C’est assez cynique. Smart (acronyme de Société Mutuelle pour Artistes) s’est essentiellement constituée en proposant aux travailleur·euses des arts un service de conversion de leurs revenus, via l’art. 1 bis. Elle a financé son expansion en prélevant une part croissante sur les revenus du travail des artistes afin d’étendre son business modèle à de nombreux autres secteurs [2].

Un contexte plus difficile

Dans un article développant sa position politique, Smart dénonce le durcissement progressif de l’usage du 1bis par les réformes de 2014 (Visa artiste obligatoire) et de 2022 (Attestation du travail des arts obligatoire). L’analyse est juste.

Mais là encore, Smart détourne le propos à fin de justifier sa stratégie entrepreneuriale, écornant au passage les « partenaires sociaux » (syndicats) ainsi que le « terrain » (les fédérations professionnelles ?), qui ne se seraient pas « élevés contre cette dégradation insensée ».

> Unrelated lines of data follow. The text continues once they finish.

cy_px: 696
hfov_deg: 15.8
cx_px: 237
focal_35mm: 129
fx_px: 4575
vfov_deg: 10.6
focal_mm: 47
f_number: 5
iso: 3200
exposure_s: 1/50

D’une part, Smart semble oublier que de nombreu·x·ses artistes et leurs représentant·es ont dénoncé ces durcissements successifs d’accès au dispositif de l’art.1 bis.

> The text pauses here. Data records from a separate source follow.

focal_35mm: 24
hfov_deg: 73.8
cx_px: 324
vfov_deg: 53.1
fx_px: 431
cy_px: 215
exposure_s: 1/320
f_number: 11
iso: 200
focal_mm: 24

D’autre part, il est assez indécent que Smart, un employeur et ses cadres grassement rémunérés, se posent en juges et moralistes des actions du « terrain », représenté essentiellement par des travailleur·euses militant·es, bien souvent précaires et qui alimentent leur entreprise.

Smart a également beau jeu de critiquer - à juste titre également - une approche politique libérale, tout en occultant la responsabilité de sa propre boulimie à promouvoir l’auto-entrepreneuriat salarié, dans tous les secteurs, et une extension inconsidérée de l’usage des contrats sous art.1 bis qui a largement alimenté les partisans du durcissement de la législation lors des différentes réformes.

Et maintenant ?

Nous estimons que Smart a largement les moyens de corriger le tir. Elle a la responsabilité de prendre en compte les besoins réels des travailleur·euses des arts dans les nouveaux dispositifs législatifs en développant les outils ad hoc pour un cadre de travail réellement pérenne.

Il serait certainement sain que les travailleur·euses des arts se détournent d’une entreprise devenue bien trop hégémonique, qui tente d’imposer ses propres règles sociales et ne défend plus leurs intérêts depuis longtemps. Nous n’en ferons pas la promotion ici, mais des services alternatifs existent.

Le gouvernement fédéral a également la responsabilité de permettre aux travailleur·euses des arts de déclarer leurs activités en toute légalité dans le cadre de l’art. 1bis et de ses adaptations suite aux différentes réformes. Alors que les entreprises privées font défaut ou agissent à leur gré, un service public assurant le traitement des contrats semble plus que jamais nécessaire.

Notes

[1Notamment l’usage de contrats à la durée en l’absence de tout lien de subordination.

[2À l’origine Smart prélevait 4% du montant facturé. Sur un principe de mutualisation, cette participation devait couvrir les frais administratifs nécessaires à l’activité de secrétariat social. Actuellement, les frais de Smart s’élèvent à près de 12% du montant total facturé HTVA (6,5% sur la facturation + 5,5% de « part mutualisée » sur le « budget salarial »), alors que le service s’est largement virtualisé. Chacun des « membres sociétaires » doit également s’acquitter de 30 € annuel pour acheter une part de la « coopérative » et utiliser les services de l’entreprise. À noter que 6,5% sont également prélevés sur des revenus qui ne nécessitent quasiment aucun suivi administratif, tels les droits d’auteur et les droits voisins.